My friends, do you hear the cries of high school students who protested the death of Mario Woods at City Hall-- one of them saying " we're scared..."
Yet...on this Third Sunday of Advent, we light the pink candle. It represents joy.
It is hard--to trust and not be afraid, as the prophet Isaiah says to us this morning-- when we've been flooded 24/7 with images of the gun violence which took the life of Mario Woods; the faces of the victims of San Bernardino-- all public servants.
It is hard-- as we hear the words of Zephaniah to " sing and rejoice and exalt with all our hearts," as we watch media reports of a deluge of Bay Area residents of all races--Black, White, Asian, Latino-- rushing to buy guns, even assault weapons. Fueled by fear, there is a knee-jerk reaction that the only way to stay safe is to pick up and buy a gun.
In Luke, that wild man of the wilderness-- John the Baptist-- boldly calls out those hiding behind their identity as descendants of Abraham. I don't know about you, but my impulse is to turn away from images of " brood of vipers" and scripture with metaphors of " being thrown into the fire." John the Baptist comes across as downright mean-- even punitive. But, maybe we can move through that to see that John is simply " afflicting the comfortable"--much the way protests to end the gun violence in San Francisco may afflict our faith, and our moral conscience-- yours and mine --and the moral compass of our city leaders and those in blue uniforms who take an oath to serve and protect.
John the Baptist was a truth-teller. He says that it's not blood ancestry that identifies a person or a community as beloved people of God. He boldly says that beloved people of God are those who live out their faith in action by how we treat one another. By sharing our resources. And those who have the most bear good fruit by sharing with those who have the least.
Preparing for the Christ means turning away from what is life-denying-- gun violence. It's not enough, John says --to rest in the comfort of rituals -- or to stay in our comfort zone. I don't know about you, but I need truth- tellers who care enough about me to " afflict my comfort level". Who call me out-- gently-- when my behavior doesn't line up with my faith. Truth- tellers call us to be our best selves in service to the most vulnerable in our community. To let go of our self- interest and self- preservation to seek and DO what is best for the common good.

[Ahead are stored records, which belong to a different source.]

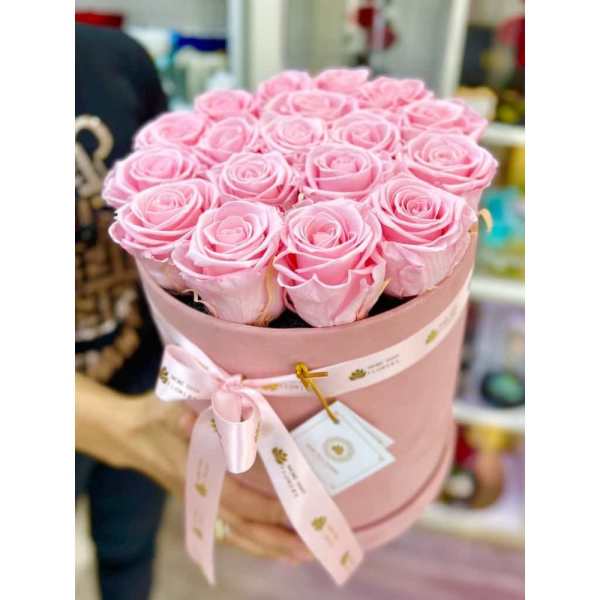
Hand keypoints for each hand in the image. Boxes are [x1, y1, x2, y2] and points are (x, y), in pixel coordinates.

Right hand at [76, 373, 310, 562]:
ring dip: (268, 546)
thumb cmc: (153, 414)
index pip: (234, 497)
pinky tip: (274, 548)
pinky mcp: (200, 503)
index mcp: (193, 470)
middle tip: (311, 548)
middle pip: (239, 526)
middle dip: (274, 539)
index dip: (263, 507)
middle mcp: (198, 493)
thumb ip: (188, 410)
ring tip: (302, 554)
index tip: (294, 510)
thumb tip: (202, 413)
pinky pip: (228, 530)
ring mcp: (198, 502)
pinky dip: (252, 541)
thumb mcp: (169, 404)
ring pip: (234, 534)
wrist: (127, 433)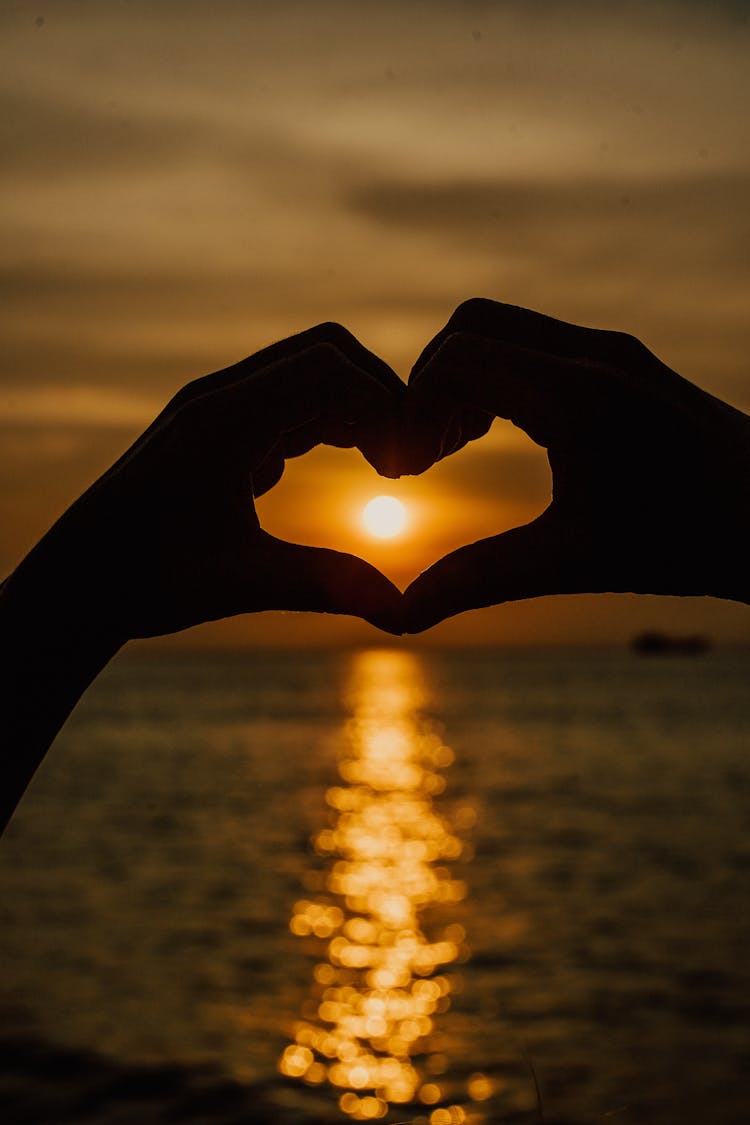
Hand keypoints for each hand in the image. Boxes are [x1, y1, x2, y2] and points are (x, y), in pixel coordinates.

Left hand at [4, 324, 405, 644]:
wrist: (77, 583)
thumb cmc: (143, 581)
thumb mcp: (240, 583)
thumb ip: (325, 584)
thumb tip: (402, 610)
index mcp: (222, 420)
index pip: (326, 367)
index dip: (382, 404)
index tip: (406, 466)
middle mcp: (219, 399)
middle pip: (324, 354)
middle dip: (377, 397)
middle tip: (405, 462)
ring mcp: (216, 410)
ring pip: (307, 376)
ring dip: (354, 410)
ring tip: (388, 468)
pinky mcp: (218, 430)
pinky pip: (288, 403)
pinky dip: (328, 424)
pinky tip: (346, 469)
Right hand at [401, 299, 749, 630]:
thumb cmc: (689, 542)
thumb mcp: (574, 562)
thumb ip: (480, 579)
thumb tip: (402, 616)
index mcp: (575, 392)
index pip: (455, 360)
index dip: (411, 411)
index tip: (407, 472)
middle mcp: (594, 353)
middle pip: (473, 325)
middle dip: (432, 383)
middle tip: (426, 455)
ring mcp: (614, 351)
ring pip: (508, 328)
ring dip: (469, 377)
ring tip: (457, 447)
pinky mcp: (628, 362)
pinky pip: (542, 343)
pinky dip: (505, 375)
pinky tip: (506, 435)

The Reverend Diane Weible, Conference Minister for my denomination the United Church of Christ, joins with Bishop Marc Andrus in issuing a call to me to join with St. James and all people of faith and good will to embody faith in action to end gun violence to usher in peace and justice.
St. James, there ARE actions we can take together to birth anew the light of Christ and peace.
Write our mayor, asking him to take action to end gun violence. Call your Congress leaders letting them know you support background checks for all gun purchases. Peacefully join in prayer vigils protesting the death of young men by gun violence.
My friends, dare to imagine a San Francisco where one day not one more person dies from gun violence. We CAN be joyful, as Isaiah calls us to be. We CAN sing because of what is to come but is not yet-- a city of reconciliation and peace. A city where not one more mother's son like Mario Woods dies from gun violence - where not one more father's daughter, like Kate Steinle, dies from gun violence. A nation where not one more group of good people at a Bible Study die from hatred and gun violence and not one more group of public servants lose their lives to automatic weapons.
We CAN, --as St. Paul urges us-- " let our requests be known to God" and let go of anxiety and violence to reach across our differences to build a city and nation of peace.
We CAN. We WILL-- together. We MUST. Because the Christ is in our midst. Christ is ready to walk beside us to re-imagine and rebuild our city and our nation into a place where not one more life is lost from the violence of a gun. May it be so. Amen.